Even numbers of \circ causes weird spacing

I noticed when trying to make a string of 6 \circ symbols that the last one is closer to the one beside it than the rest of them, after playing with it for a while it looks like an even number (greater than 2) of \circ causes this, how can I fix the spacing so it is even?

Example:

\documentclass{article}
\begin{document}
1 circ: $\circ$

2 circ: $\circ \circ$

3 circ: $\circ \circ \circ$

4 circ: $\circ \circ \circ \circ$

5 circ: $\circ \circ \circ \circ \circ$

6 circ: $\circ \circ \circ \circ \circ \circ$

7 circ: $\circ \circ \circ \circ \circ \circ \circ$

\end{document}


• One way is to make \circ not a binary/relational operator. Use {\circ} – Sigur Jan 16 '19 at 21:44
• ... red circ, blue circ. :-) – Mees de Vries Jan 16 '19 at 23:57

From the TeXbook (page 187, solution on page 326)

Exercise 19.7
B. L. User tried typing ‘\eqno(*)’ and ‘\eqno(**)’, and he was pleased to discover that this produced the equation numbers ‘(∗)’ and ‘(∗∗)’. [He had been a bit worried that they would come out ‘(*)’ and ‘(**)’ instead.] But then a few months later he tried ‘\eqno(***)’ and got a surprise. What was it?

When you type an asterisk in math mode, plain TeX considers * to be a binary operation. In the cases ‘(*)’ and ‘(**)’, the binary operations are converted to type Ord, because they don't appear in a binary context; but the middle asterisk in ‘(***)’ remains of type Bin. So the result was ‘(∗ ∗ ∗)’. To avoid the extra medium spaces, you can type ‘\eqno(*{*}*)’; or you can change \mathcode*, if you never use * as a binary operation.

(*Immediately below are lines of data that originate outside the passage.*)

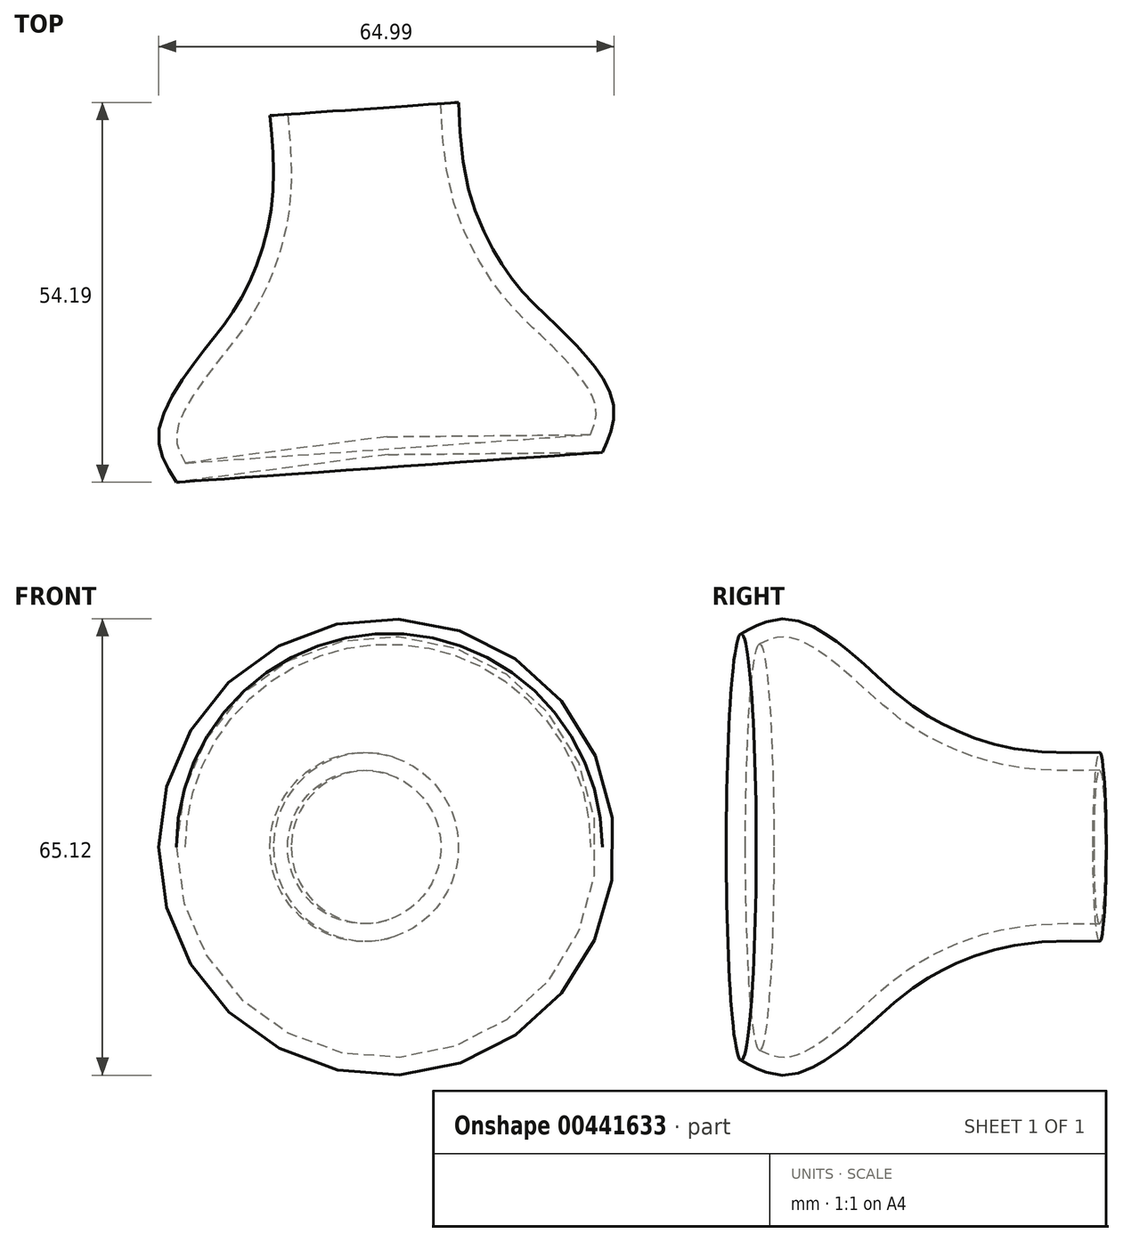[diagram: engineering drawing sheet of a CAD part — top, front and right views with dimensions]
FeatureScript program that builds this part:
annotation { "Feature Type Name" : "Feature", "Feature Type Description" : "" }
export const myFeature = defineFeature(function(context is Context, id is Id, definition is map)
    precondition{}
    {
        {
            var Q0;
            Q0=qCreatedBy(makeId("Top.planeOp"),FACE);
            var sketch = newSketch(context, id + "F0", { "sketchPlane" : qUnion([Q0])});
            skLineSegment(sketch, "E0", {"start": v(-31.8, 38.36) * mm, "end": v(-28.35, -10.93) * mm});
            skLineSegment(sketch, "E1", {"start": v(-31.8, 38.36) * mm, "end": v(-18.35, 39.3) * mm});
            skFitSpline(sketch, "E2", {"points": [v(-18.35, 39.3) * mm, v(-16.63, 25.9) * mm, v(-10.62, 14.02) * mm, v(-3.85, 6.96) * mm, v(3.66, -3.26) * mm, v(2.16, -10.62) * mm], "startDerivative": vector(2.93, -61.4) * mm, "endDerivative": vector(-19.59, -43.35) * mm});
            skFitSpline(sketch, "E3", {"points": [v(-28.35, -10.93) * mm, v(2.16, -10.62) * mm], "startDerivative": vector(30.5, 0.3) * mm, "endDerivative": vector(30.5, 0.3) * mm});
            skPoint(sketch, "E4.start.orphan", {"position": v(-28.35, -35.07) * mm});
            skLineSegment(sketch, "E5", {"start": v(-31.8, 38.36) * mm, "end": v(-32.61, 49.9) * mm});
            skLineSegment(sketch, "E6", {"start": v(-31.8, 38.36) * mm, "end": v(-27.35, -25.2) * mm});
            skSolve(sketch);
        }
        {
            var Q0;
            Q0 = qSketchRegion(id + "F0", true);
            var Q1;
            Q1=sQuery(id+"F0.wireOp",EDGE,"E6");
            revolve(context, id + "F1", {"entities" : qUnion([Q0]), "axis" : qUnion([Q1]), "revolveType" : RevolveType.FULL});
        }
        {
            var Q0;
            Q0=makeQuery(id+"F1.opRevolve","SWEPT_FACE",FACE,{"disambiguationData":[OSD([sQuery(id+"F0.wireOp",EDGE,"E1")])]});
            shell(context, id + "F2", {"entities" : qUnion([Q0]), "thickness" : 2.54 * mm});
        }
    });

It doesn't matter if we're in an equation number (\eqno); the main issue is math mode where the behavior shows. Since \circ is a binary operation symbol just like *, you get the same.

If you want evenly spaced \circ symbols you can use

{\circ}\;{\circ}\;{\circ}\;{\circ}


Even better, define a suitable command:

\documentclass{article}
\usepackage{xparse}

\ExplSyntaxOn
\NewDocumentCommand{\circs}{m}
{
\ensuremath
{{
{\circ}\prg_replicate:nn { #1 - 1 } { \; {\circ} }
}}
}
\ExplSyntaxOff

\begin{document}

$\circs{1}$

$\circs{2}$

$\circs{3}$

$\circs{4}$

$\circs{5}$

$\circs{6}$

$\circs{7}$

\end{document}


• Great explanation (and excercise too)! – manooooh Jan 16 '19 at 22:09
• @manooooh That's due to Knuth. ;-) – egreg Jan 16 '19 at 22:09

When you issue \show\circ you'll see it defined as \mathchar"220E. The first number in this definition points to the intrinsic "format" of the character. 2 denotes a binary operator which has a specific spacing around. So, \circ is considered a binary operator and therefore expects operands on either side. Odd-numbered \circs show better alignment as they supply "operands" on either side (barring accommodation for uniform spacing around consecutive \circs):

\documentclass{article}

\begin{document}

1 circ: $\circ$

2 circ: $\circ \circ$

2 circ: $\circ \circ {}$

3 circ: $\circ \circ \circ$

4 circ: $\circ \circ \circ \circ$

4 circ: $\circ \circ \circ \circ {}$

5 circ: $\circ \circ \circ \circ \circ$

6 circ: $\circ \circ \circ \circ \circ \circ$

6 circ: $\circ \circ \circ \circ \circ \circ {}$

7 circ: $\circ \circ \circ \circ \circ \circ \circ$

\end{document}


If you just want to list a number of \circs with the correct spacing, consider adding a empty math group at the end when using an even number of \circs. Alternatively, use {\circ} or \mathord{\circ} to avoid the surrounding space; \mathord` turns its argument into a math ordinal.